-------- ВЫБРАННЫЙ ОТРЫВОК
Каждый театр начинается с вешалки. Охотник начинается с того документа, который ему выдаётся и который удостоверяет, что этот человек имеет право охоты. Если мы не удосужились, даже с помощью закона, сделать так, чтобы это был настоящий государственный билет единого образца, с единым распространением, с определёнными правами и, соответственно, с определённой ответственностью – ну вот о чём мы сейчас говорим? Поэтому у нас идут семьями, деревнями в охотники, чтобы в лотерею разыграть этих копытных, как в Омской области. У нас гражданин восемнадцати лет через «Госуслуги» в течение пяти дней получил этот билет – и сразу пошёл получать оружие. Он необученный, он ничего не знает, у него нет представления об этике, о культуре охоты, ему никто их не привил. И когда он выходит в природу и видит животное, ему и в голову не закрадывается мысль, что животное – это соперник, он его должен уважать как соперника. У него одна мысль: это животное надо скорее «грохнуть» – так, кажется, сейчас думать принято? Так что есть, конечно, опасение, что при размежевании на охотников, стрелков и «самооборонщиков» из охотников уйдёт какая-то часть людей, и мы, да, потеряем в количестве – но мы не потеряем тех, кто является действительно охотниками. Российская охота не оскудеет: она же ограничивается не МКАДом и не городами-миллионниками. Зная, что людям в отдельных регионах больше заняться нечем, трудоустроиться негде, и надеясь на дальновидную позицию нашего государства по закреплению людей в Сибири и на Дальнем Востоке, где такие площади и такие возможности, я думаю, что пройдёт этот период неразберихи, будет всё чётко структурировано – и мы увидим, сколько у нас настоящих охотников. Ведь сегодня, с одним инспектором на пятьсот тысяч квадратных километров, мы имеем много граждан, которые не получают вот этих вот государственных билетов, у которых оружие по-прежнему в дуплах, потому что смысла ехать на другой конец какой-то огромной области получать этот билет такой гражданин не видит. И когда мы говорим о браконьерстве, мы должны понимать: есть браконьерство, которое в умах, а есть браконьерство, которое порождается текущим порядком вещей, как бы само собой. У меня нет страха, что нас будет меньше.
----------------
● **ЧТО НУЖНО СДЕЛАТЬ**
A: Ответьте по отрывку об охотничьем билете на вопросы:
(i) Через какой сервис и за сколько дней гражданин восемнадцати лет получил охотничий билет?
(ii) Какая площадь, по словам автора, приходится сегодня на одного инспектора?
(iii) Какие два вида браконьерства различает автор?
B: Почему, согласно отрывку об охотничьем билете, многие граждане не получают государственных билетов и оружие у них по-прежнему «в дуплах»?
C: Продолжите отрывок об охотничьем билете после его последнего предложения.
-------- ДАННЫЕ
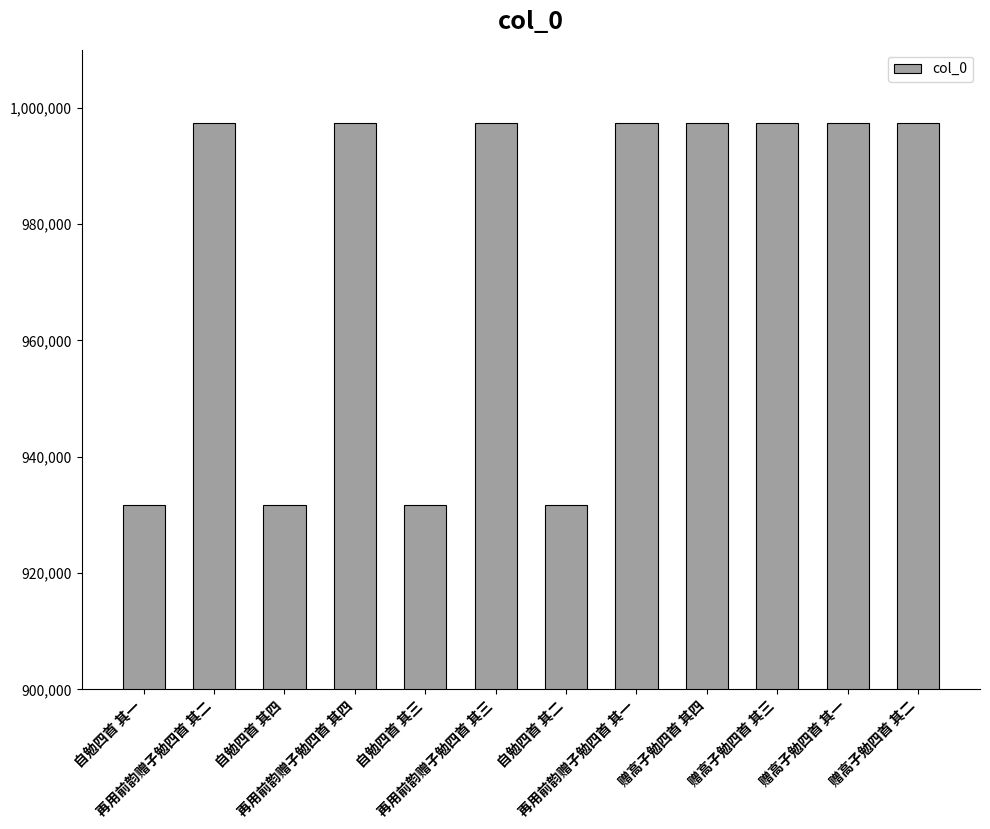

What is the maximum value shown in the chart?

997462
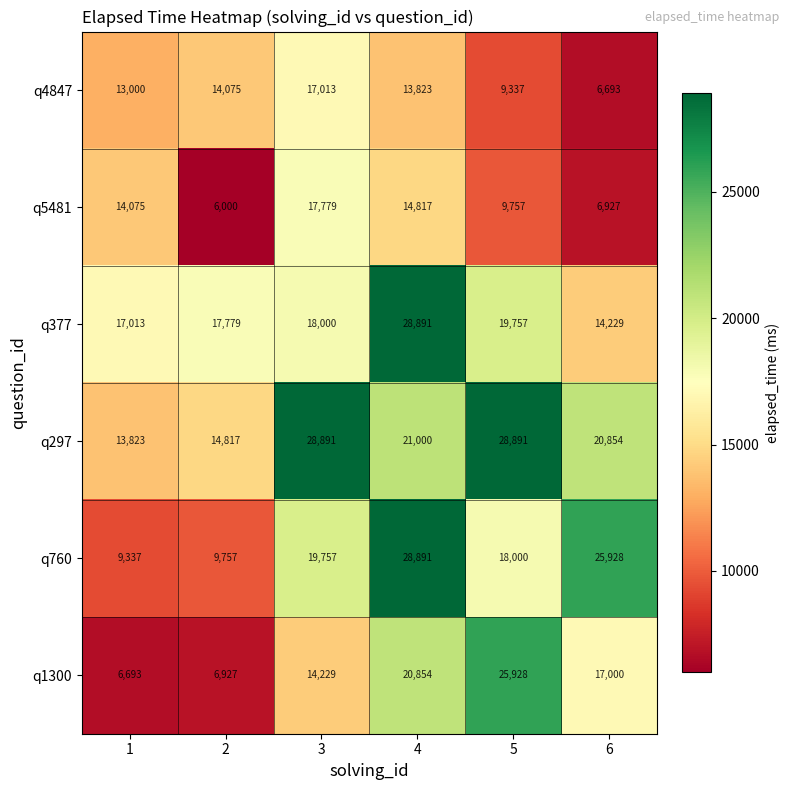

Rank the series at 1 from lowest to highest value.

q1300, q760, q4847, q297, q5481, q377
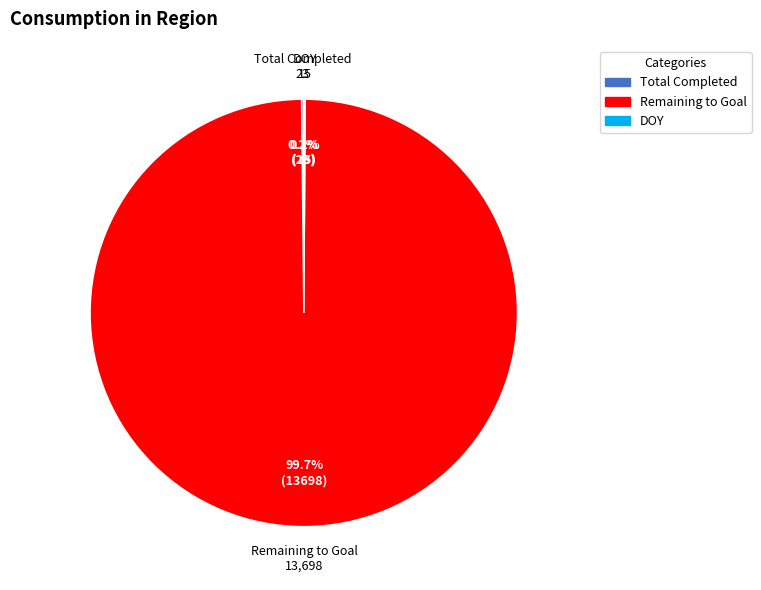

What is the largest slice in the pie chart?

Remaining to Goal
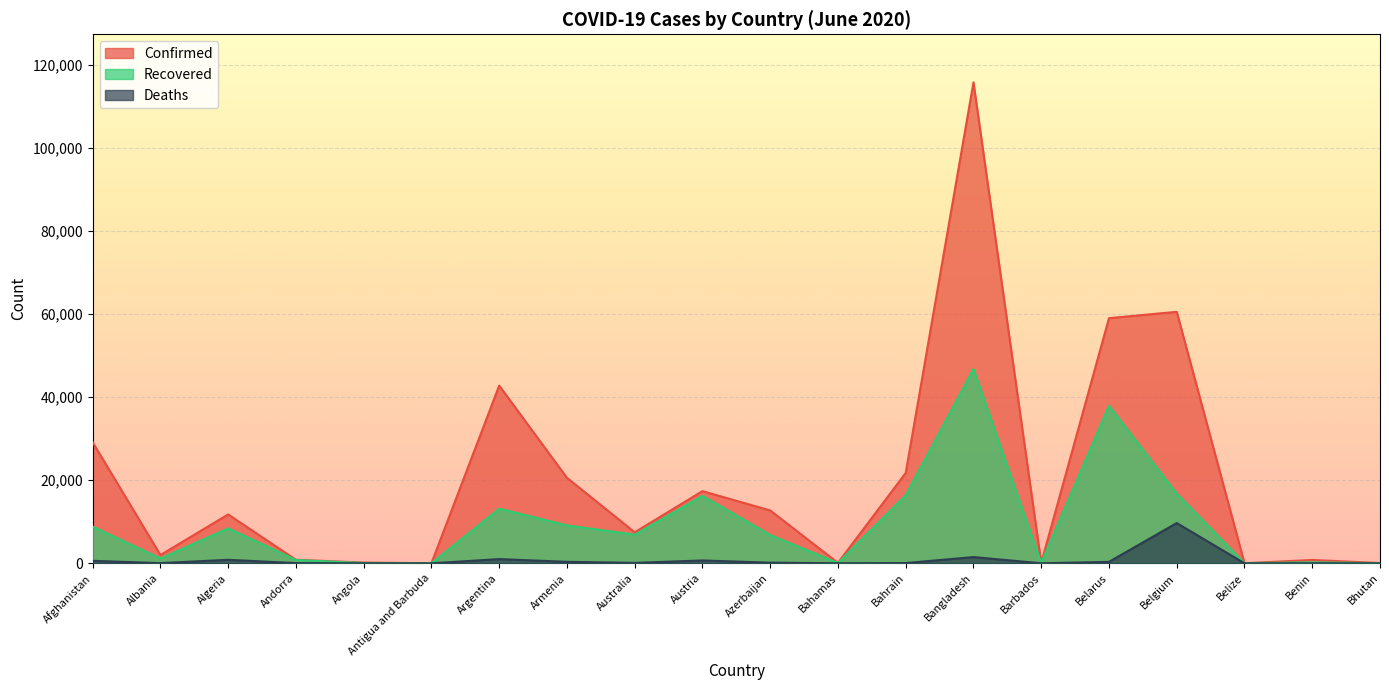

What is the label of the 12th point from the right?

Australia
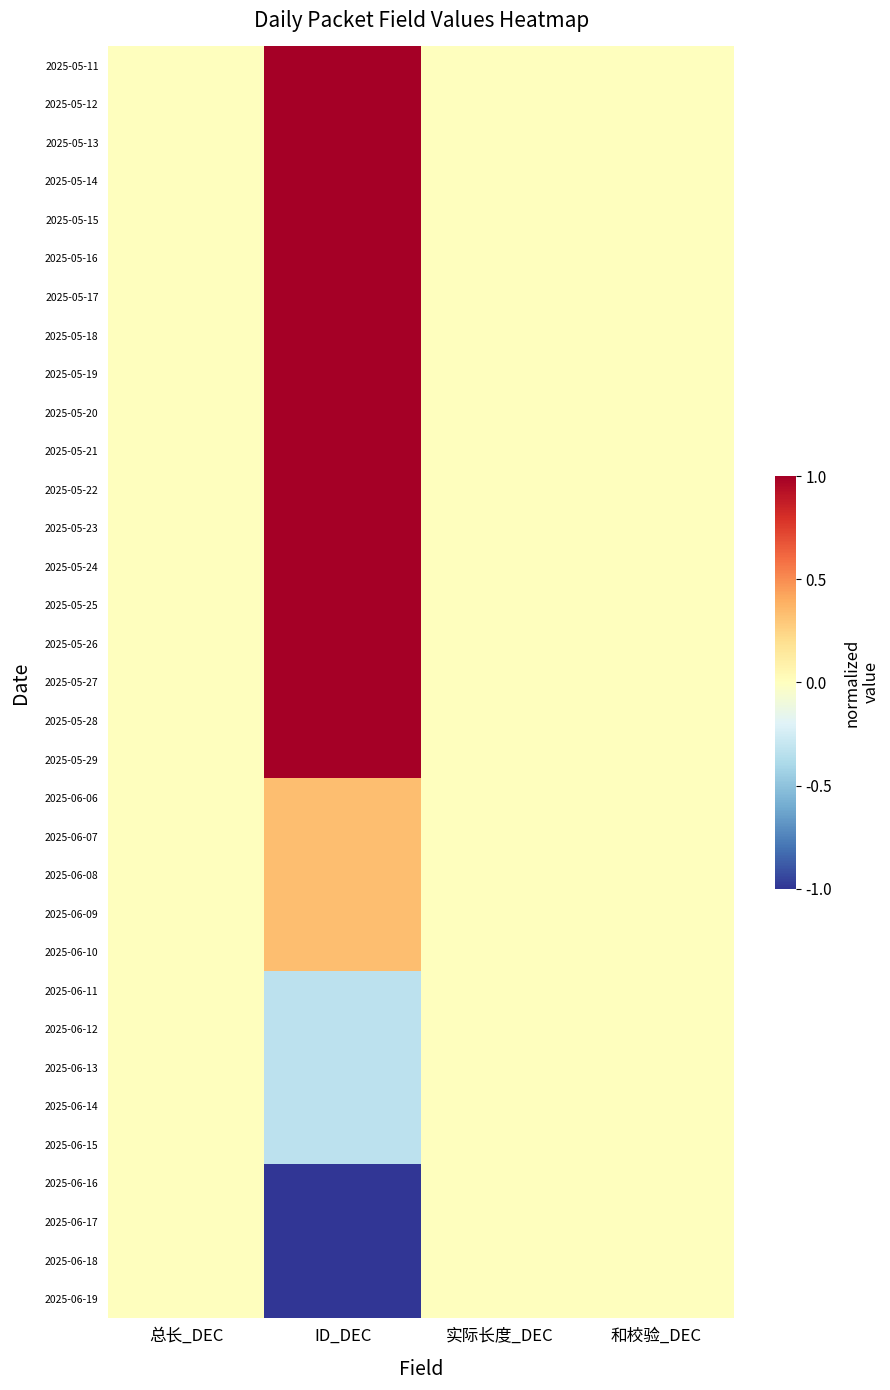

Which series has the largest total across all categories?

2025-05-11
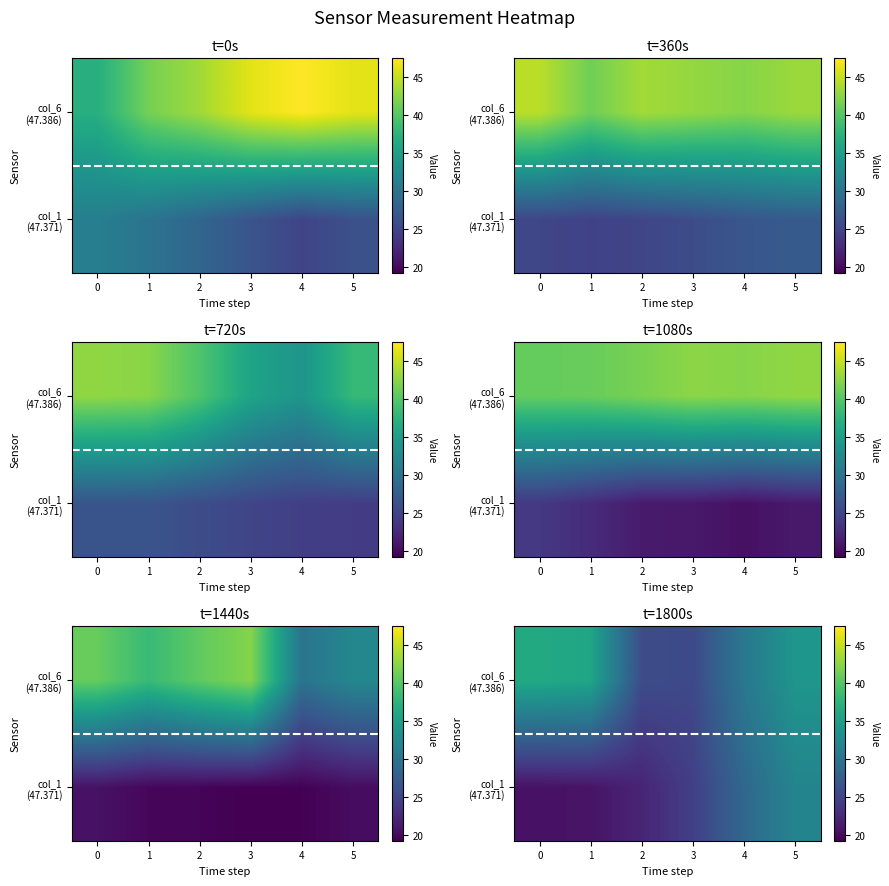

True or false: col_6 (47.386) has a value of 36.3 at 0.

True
----------------
● **ВАШИ ОТВЕТЫ**
A:
(i) Через «Госуслуги», в течение пяти дней.
(ii) Пятьсот тысяч квадратных километров.
(iii) Браконьерство, которое в умах, и браконьерство, которое порождается текущим порядком вещей.

B: Они не видят смысла ехать за билетом на другой конец огромной области.

C:
М.К.: То есть вы рассматриваете как охотника человека, который хотя бы раз в год действительно выезжает на охоту, а не такого, который купил ружьё для стрельбы на стенде или для бабахинга на стрельбище?

Т.А.: Да. Поймите, билеты не так уж важны. Вот помните, говорили: заберут билеты у Росохотрыболовсоюза, и он развалится. Ещё раз повторю: важно, чтобы у людей были места, куда они могли бы пойти поохотиться, и охотничья первичная организация, в которой голос рядового охотника был бы слышен. Если такая тенденция – доступные угодья вкупе с ответственными и вменяемыми руководителями коллективов – сохранится, то говорить о том, что мы потеряем какое-то количество охотников, не приходится. Потому что даже те охотники, которые ратовали за наличие общедоступных угодий, сегодня поняли, что это тот же общественный туалет. Я не стесняюсь этого выражения,  я от него не откажусь. Каждый зашёл-вышел, а убирать-прибирать за собой никто не собирается. Наше охотничье законодательство, к сожалению, не поясняет, кто в общедоступных охотугодьях отвечает за всё. Если это государство, то как оно будет заключать договоры аренды лесного участка, как оно там будет организовывать инфраструктуру? И у нас получается парадокс. В статье 27 Закона об охоте указано, что для ведения охотничьего хозяйства необходимы инвестиции, вложения в охотничье хозяйство, в закреплённых охотугодьях без этого нельзя его вести – а в общедоступных охотугодьях, получается, «делаю что хочу». Те охотники, что приветствовали распространение ОДУ и выезжали в такие угодья на охоту, уплатив государственную пошлину в 650 рублей, возвращаются в свои общества обратно.

М.К.: Чем занимается сейчас Росохотрыболовсоюз, как он защищает права массового охотника?

Т.А.: В последние годы только ленивый не пинал, только ленивый не говорил, что эта структура искусственно создана, что она не нужна... Нет, она нужна! Но сегодня жизнь наша, законодательство, заставляет Росохотрыболовсоюз делать свой выбор: он продолжает отстаивать интересы всех охотпользователей – потому что нет такой организации, которая их будет отстаивать. Росохотрыболовсоюз остался единственной организацией, которая, отстаивая или выражая на различных уровнях государственной власти свои интересы, одновременно отстаивает интересы всех охотников и всех хозяйствующих в сфере охоты субъектов вне зависимости от форм их собственности: частных, ООО, ОАО, НП и пр., расширяя свою ответственность за пределы ассоциации. При этом финансовые потоки, членские взносы идут только от наших членов. Однако пинают нас и выставляют какие-то там требования люди, которые не принадлежат к Росохотрыболовсоюзу, не являются его членами, которые далеки от него. Но, тем не менее, считают, что мы им что-то должны, и это что-то требуют, чаще всего – без особого на то основания.
Обратите внимание. В 2012 году устав РОРС был приведён в соответствие с законодательством. Сейчас сюда входят только юридические лица. И когда нам говорят, мол, вот тут охотника ущемили, он туда-то написал, здесь охотника ущемили, он ещё куда-то написал, я отвечаю: а где вы – остальные члены этого общества? Ведь это ваше право – через контрольно-ревизионную комиссию влиять на руководство вашей первичной организации!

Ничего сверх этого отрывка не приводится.